**Directive**
Reproduce the lines below word for word, keeping every one in its original order.

Records:
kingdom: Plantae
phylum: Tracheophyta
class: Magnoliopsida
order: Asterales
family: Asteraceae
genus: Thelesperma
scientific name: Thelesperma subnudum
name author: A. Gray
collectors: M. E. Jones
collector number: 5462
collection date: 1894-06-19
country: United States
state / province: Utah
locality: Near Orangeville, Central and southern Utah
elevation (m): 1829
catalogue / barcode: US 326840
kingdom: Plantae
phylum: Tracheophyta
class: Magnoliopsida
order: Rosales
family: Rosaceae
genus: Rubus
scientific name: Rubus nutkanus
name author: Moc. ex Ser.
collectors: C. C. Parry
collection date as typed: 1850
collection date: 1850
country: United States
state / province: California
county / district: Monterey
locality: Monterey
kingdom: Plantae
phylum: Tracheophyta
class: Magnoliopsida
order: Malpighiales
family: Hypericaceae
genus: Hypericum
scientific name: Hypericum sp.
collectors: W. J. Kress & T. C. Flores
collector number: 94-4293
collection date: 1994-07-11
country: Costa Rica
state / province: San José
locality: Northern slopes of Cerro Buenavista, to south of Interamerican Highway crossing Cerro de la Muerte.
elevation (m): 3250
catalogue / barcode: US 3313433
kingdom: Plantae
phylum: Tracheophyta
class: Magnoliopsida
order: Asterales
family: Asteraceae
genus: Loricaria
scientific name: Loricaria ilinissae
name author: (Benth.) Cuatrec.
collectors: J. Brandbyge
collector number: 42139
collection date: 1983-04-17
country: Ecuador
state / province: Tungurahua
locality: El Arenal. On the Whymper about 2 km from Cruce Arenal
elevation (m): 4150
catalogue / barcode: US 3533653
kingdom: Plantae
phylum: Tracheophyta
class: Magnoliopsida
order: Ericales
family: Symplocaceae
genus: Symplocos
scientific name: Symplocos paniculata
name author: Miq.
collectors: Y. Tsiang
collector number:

**Response to this exercise**
kingdom: Plantae
phylum: Tracheophyta
class: Magnoliopsida
order: Asterales
family: Asteraceae
genus: Thelesperma
scientific name: Thelesperma subnudum
name author: A. Gray
collectors: M. E. Jones
collector number: 5462
collection date: 1894-06-19
country: United States
state / province: Utah
locality: Near Orangeville, Central and southern Utah
elevation (m): 1829
catalogue / barcode: US 326840
kingdom: Plantae
phylum: Tracheophyta
class: Magnoliopsida
order: Rosales
family: Rosaceae
genus: Rubus
scientific name: Rubus nutkanus
name author: Moc. ex Ser.
collectors: C. C. Parry
collection date as typed: 1850
collection date: 1850
country: United States
state / province: California
county / district: Monterey
locality: Monterey
kingdom: Plantae
phylum: Tracheophyta
class: Magnoliopsida
order: Malpighiales
family: Hypericaceae
genus: Hypericum
scientific name: Hypericum sp.
collectors: W. J. Kress & T. C. Flores
collector number: 94-4293
collection date: 1994-07-11
country: Costa Rica
state / province: San José
locality: Northern slopes of Cerro Buenavista, to south of Interamerican Highway crossing Cerro de la Muerte.
elevation (m): 3250
catalogue / barcode: US 3313433
kingdom: Plantae
phylum: Tracheophyta
class: Magnoliopsida
order: Asterales
family: Asteraceae
genus: Loricaria
scientific name: Loricaria ilinissae
name author: (Benth.) Cuatrec.
collectors: J. Brandbyge
collector number: 42139
collection date: 1983-04-17
country: Ecuador
state / province: Tungurahua
locality: El Arenal. On the Whymper about 2 km from Cruce Arenal
elevation (m): 4150
catalogue / barcode: US 3533653
kingdom: Plantae
phylum: Tracheophyta
class: Magnoliopsida
order: Ericales
family: Symplocaceae
genus: Symplocos
scientific name: Symplocos paniculata
name author: Miq.
collectors: Y. Tsiang
collector number:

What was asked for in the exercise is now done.